Tak terasa bagitu cepat sore hari telah tiba. Cuaca sungguh terbalik 360 derajat. Petir, angin, dan hujan berkumpul menjadi satu. Aku masih berteduh ditempat yang sama, namun apalah daya dinginnya cuaca merasuk dalam tubuh. Dengan rasa lapar aku mencoba bersabar. Memang sungguh malang nasib benihku ini.
“Sabar ya nak, ibu yakin kita pasti kuat” gumamku dengan menyelipkan tangan.
Tak lama kemudian terdengar suara pintu terbuka disampingku. Terlihat wanita tua dengan tongkatnya, ia menghampiriku. Dengan cara berjalan membungkuk, ia menyambutku dengan wajah yang ramah. Namun aku tetap berdiam di kursi panjang. Wanita tua itu masih terus menatap dan memperhatikanku. Tak kuduga, ia mengambilku dengan tangan kirinya, dan membawaku masuk ke dalam gubuk kecilnya.

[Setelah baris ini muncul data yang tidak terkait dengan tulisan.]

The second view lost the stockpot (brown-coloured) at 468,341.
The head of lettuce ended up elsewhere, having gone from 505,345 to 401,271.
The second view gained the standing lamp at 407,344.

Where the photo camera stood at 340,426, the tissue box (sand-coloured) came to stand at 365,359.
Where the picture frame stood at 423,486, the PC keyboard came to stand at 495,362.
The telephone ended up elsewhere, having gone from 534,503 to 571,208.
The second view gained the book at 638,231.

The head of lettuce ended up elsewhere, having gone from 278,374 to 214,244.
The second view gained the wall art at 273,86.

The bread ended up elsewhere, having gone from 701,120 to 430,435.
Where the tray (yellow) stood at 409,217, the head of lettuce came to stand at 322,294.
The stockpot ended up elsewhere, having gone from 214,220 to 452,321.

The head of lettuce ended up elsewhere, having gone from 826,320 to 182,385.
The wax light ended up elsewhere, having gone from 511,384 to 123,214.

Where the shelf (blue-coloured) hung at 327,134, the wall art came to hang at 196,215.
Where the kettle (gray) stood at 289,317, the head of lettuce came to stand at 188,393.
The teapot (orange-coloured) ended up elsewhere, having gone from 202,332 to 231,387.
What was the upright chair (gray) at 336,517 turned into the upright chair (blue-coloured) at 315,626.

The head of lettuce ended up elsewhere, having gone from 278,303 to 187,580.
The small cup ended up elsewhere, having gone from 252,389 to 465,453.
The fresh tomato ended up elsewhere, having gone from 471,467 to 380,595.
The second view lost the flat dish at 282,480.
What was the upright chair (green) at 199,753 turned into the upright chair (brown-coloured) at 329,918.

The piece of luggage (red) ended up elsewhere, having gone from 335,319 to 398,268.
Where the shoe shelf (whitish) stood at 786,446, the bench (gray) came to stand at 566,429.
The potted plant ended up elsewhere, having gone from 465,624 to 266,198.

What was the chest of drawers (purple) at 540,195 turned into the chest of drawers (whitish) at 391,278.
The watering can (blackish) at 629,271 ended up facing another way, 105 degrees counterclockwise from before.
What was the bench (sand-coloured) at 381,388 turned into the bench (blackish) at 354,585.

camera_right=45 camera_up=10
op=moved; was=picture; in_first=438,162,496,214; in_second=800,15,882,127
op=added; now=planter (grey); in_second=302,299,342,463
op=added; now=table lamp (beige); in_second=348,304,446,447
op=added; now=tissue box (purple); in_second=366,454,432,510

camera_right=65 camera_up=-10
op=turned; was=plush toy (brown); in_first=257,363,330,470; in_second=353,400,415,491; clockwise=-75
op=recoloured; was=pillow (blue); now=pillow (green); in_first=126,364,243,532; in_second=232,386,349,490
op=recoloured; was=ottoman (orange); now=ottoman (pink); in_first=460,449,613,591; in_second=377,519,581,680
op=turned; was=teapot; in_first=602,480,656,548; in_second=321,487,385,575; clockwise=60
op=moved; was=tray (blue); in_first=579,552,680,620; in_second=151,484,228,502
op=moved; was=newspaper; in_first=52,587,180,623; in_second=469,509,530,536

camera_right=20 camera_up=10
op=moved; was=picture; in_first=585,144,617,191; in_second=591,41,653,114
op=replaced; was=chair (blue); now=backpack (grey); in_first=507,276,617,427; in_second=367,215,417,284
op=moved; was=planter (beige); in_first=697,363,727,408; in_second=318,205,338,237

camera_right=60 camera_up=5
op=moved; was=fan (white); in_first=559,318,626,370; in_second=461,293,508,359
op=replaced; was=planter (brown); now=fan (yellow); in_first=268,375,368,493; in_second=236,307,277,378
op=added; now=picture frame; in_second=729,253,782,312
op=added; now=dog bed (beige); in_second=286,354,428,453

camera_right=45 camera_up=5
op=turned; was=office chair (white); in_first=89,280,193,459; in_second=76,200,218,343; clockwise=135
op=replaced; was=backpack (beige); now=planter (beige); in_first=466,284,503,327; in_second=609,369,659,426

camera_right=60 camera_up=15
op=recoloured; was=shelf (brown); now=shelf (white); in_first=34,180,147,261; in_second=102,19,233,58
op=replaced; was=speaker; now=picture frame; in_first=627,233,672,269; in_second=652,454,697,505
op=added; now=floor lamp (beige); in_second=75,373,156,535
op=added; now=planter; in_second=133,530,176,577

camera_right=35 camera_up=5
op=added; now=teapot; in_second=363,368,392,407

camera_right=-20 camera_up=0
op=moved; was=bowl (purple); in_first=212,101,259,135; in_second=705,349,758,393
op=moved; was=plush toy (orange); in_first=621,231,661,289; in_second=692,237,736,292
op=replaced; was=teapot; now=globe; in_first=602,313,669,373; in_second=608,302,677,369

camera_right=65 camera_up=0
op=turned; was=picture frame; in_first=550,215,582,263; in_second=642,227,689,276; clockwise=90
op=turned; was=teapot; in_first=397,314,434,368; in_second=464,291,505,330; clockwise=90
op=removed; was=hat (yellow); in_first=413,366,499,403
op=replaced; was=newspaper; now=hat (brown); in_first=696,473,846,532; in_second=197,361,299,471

“Pus… kasihan sekali kamu.” Kata wanita tua itu dengan suara agak serak.
“Meong…” jawabku dengan memandanginya. Sungguh dia malaikat penolong bagiku. Bagaimana tidak, kemungkinan besar kalau aku berteduh di tempat lain bisa-bisa aku dibiarkan saja, atau mungkin diusir. Tapi wanita tua ini lain. Meski tak kenal, namun ia memberiku makan dan memberikan tempat tinggal untukku. Sekarang aku menikmati santapan ikan asin yang disuguhkannya padaku. Karena aku lapar, aku makan dengan lahapnya.
“Hai kucing kenapa kamu di sini.” Terdengar suara itu. Entah aku tak tahu dimana sumber suara itu.
“Aku butuh tempat, cuaca di luar membuat aku kedinginan. Siapa kamu? Keluarlah!” jawabku.
“Aku tak mau keluar, nanti kamu bisa memakanku.”
“Tidak, aku tidak akan memakanmu. Jangan mencurigai aku seperti itu. Ayo keluarlah!”
“Temanku ada yang mati dimakan kucing, aku takut nasibku seperti dia. Untuk itu aku mau kamu keluar dari tempat ini.” 

“Baiklah aku tidak akan memakanmu. Percayalah?”
“Untuk apa aku percaya dengan kucing licik seperti kamu.”
“Atas dasar apa kamu mengatakanku licik, aku tahu kamu pasti tikus. Memang bangsaku senang memangsa bangsamu. Tapi kali ini aku janji tidak akan memangsamu karena aku butuh tempat ini. Percayalah denganku. Kawan!”
“Tapi sayangnya aku bukan tikus. Dan satu lagi, jangan panggil aku kawan.”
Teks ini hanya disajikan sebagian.